Trier le bon grain de l’ivraie: évaluer l’intelligence naturelle à l’ère de l’intelligence artificielle

Qui dit «enseigner » dit souvent «évaluer». Or, il devient de plus en plus urgent de:

  • mieux comprendre, collectivement, la nature de l’acte évaluatif
  • cibler quelles sont les connaissances et les compétences qui en font l’objet
  • se doter de méthodes qui permettent d’attester que l’agent producteur de celles-ci est bel et bien l’humain qui est assis dans notre classe

Ce sont ces grandes questions qui ont alimenté mes réflexions philosophico-pédagogiques, en mars 2024, alors que plus de 10% de mes étudiantes et étudiants ont plagié ChatGPT ou Copilot dans le cadre de la remise de leur problématique philosophique – un travail sommatif qui valait 20% de leur session.

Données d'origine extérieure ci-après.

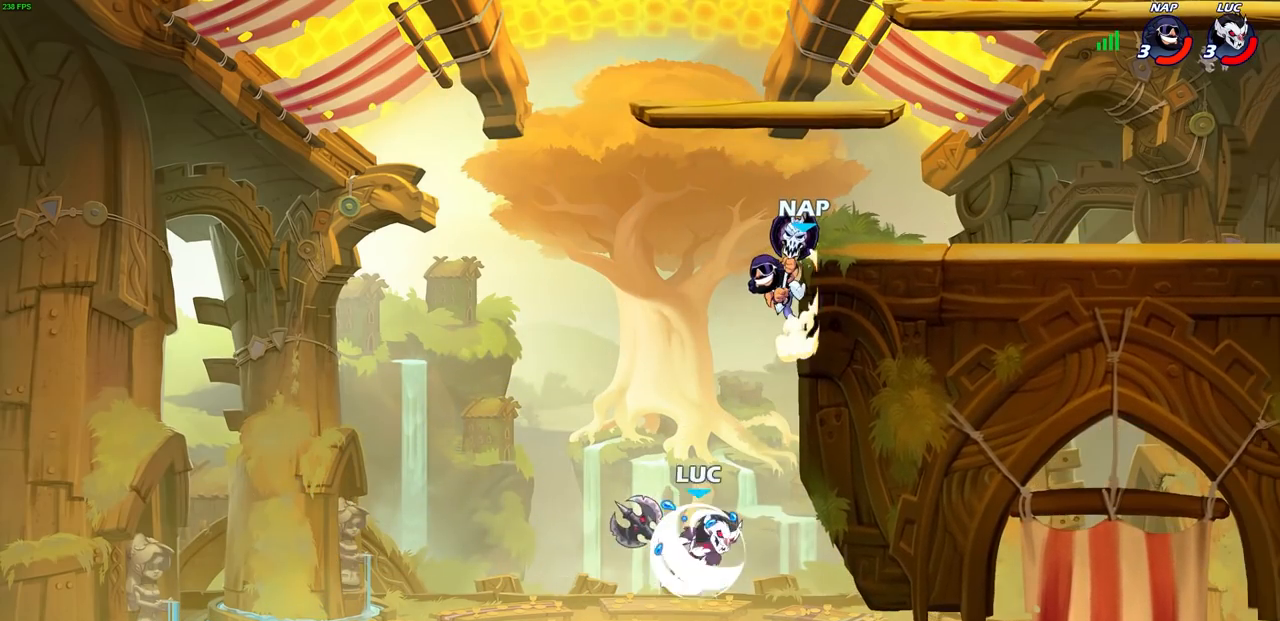
{"buttons": [], "left_stick": "left", "right_stick": "center", "events": [[317, "R2", "up"], [333, "left_stick", "up-left"], [383, "left_stick", "left"]]}
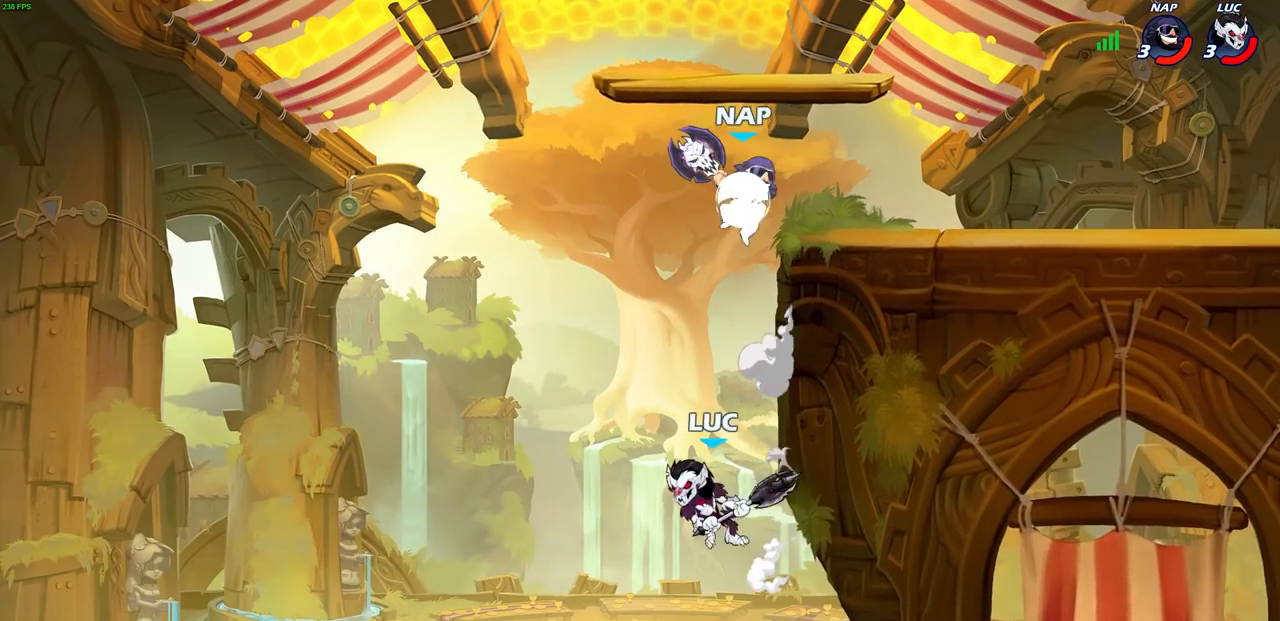
{"buttons": [], "left_stick": "center", "right_stick": "center", "events": [[67, "CROSS", "down"], [117, "CIRCLE", "down"], [150, "CROSS", "up"], [150, "left_stick", "up-right"], [233, "CIRCLE", "up"], [283, "left_stick", "center"]]}
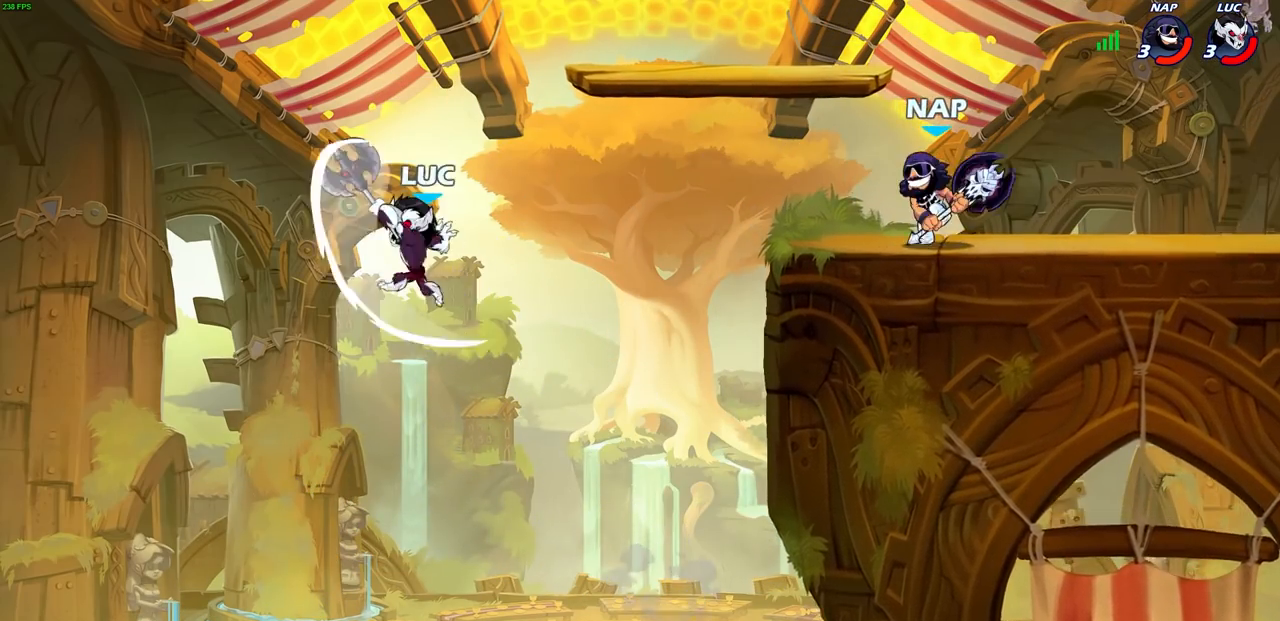
{"buttons": [], "left_stick": "right", "right_stick": "center", "events": [[33, "left_stick", "right"]]}
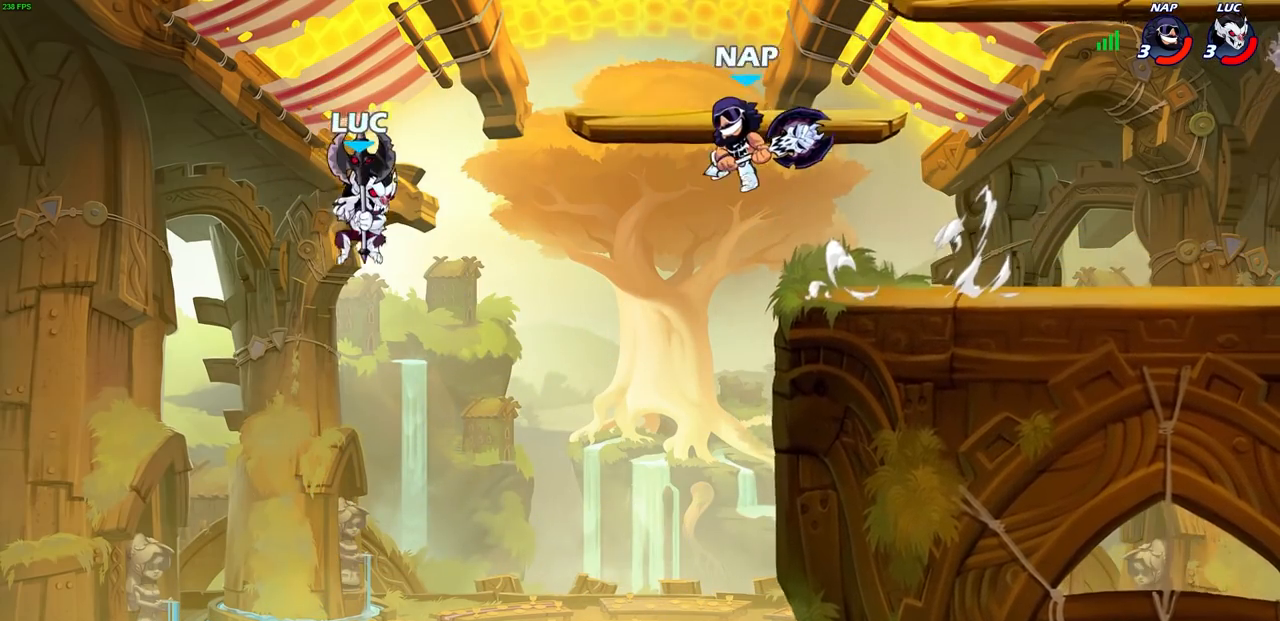
{"buttons": ["CROSS"], "left_stick": "up-right", "right_stick": "center", "events": [[450, "CROSS", "down"], [483, "left_stick", "up-right"]]}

Considérations préliminaires

Avant de me lancer dans le détail de la session d’hiver 2024 qui a été houleuse et haute en apprentissages – tant pour moi que pour les étudiantes et étudiants– il me semble primordial de glisser quelques mots sur le cours et le profil des étudiantes et étudiants qui étaient dans ma classe.

Le cours Philosophie et rationalité doit être réussi préalablement aux 2 autres cours de philosophie obligatoires au collégial. On enseigne aux néo-philosophes comment articuler leur pensée à l’aide des outils de la rationalité. Au terme du cours, ils et elles doivent:

  • savoir distinguer, définir et utiliser certains concepts centraux à la question philosophique choisie
  • hiérarchiser la qualité de leurs arguments en fonction des informations disponibles et des preuves possibles
  • exprimer leur point de vue de façon claire par le biais d’un texte argumentatif

Quant aux étudiantes et étudiants, ils étaient une trentaine par groupe (j’en avais 3) et provenaient de tous les programmes offerts au cégep. Certains reprenaient le cours pour une 2e, voire une 3e fois, mais la vaste majorité en étaient à leur 1re année au collégial.

La tâche

Afin d’optimiser mes chances de susciter l’intérêt de toutes et tous pour la philosophie, j’ai l’habitude de laisser mes étudiantes et étudiants développer leur propre question de dissertation. Celle-ci peut porter sur un thème qui leur est cher ou encore être en lien avec leur programme. Une fois leur question approuvée par mes soins, ils et elles doivent creuser les enjeux philosophiques qui y sont sous-jacents grâce à une recherche documentaire en bibliothèque. Les personnes apprenantes doivent alors fouiller les banques de données scientifiques disponibles et trouver au moins un article scientifique pertinent qui gravite autour des enjeux philosophiques de leur question. Elles doivent ensuite en faire le résumé et ajouter celui-ci à leur problématisation philosophique.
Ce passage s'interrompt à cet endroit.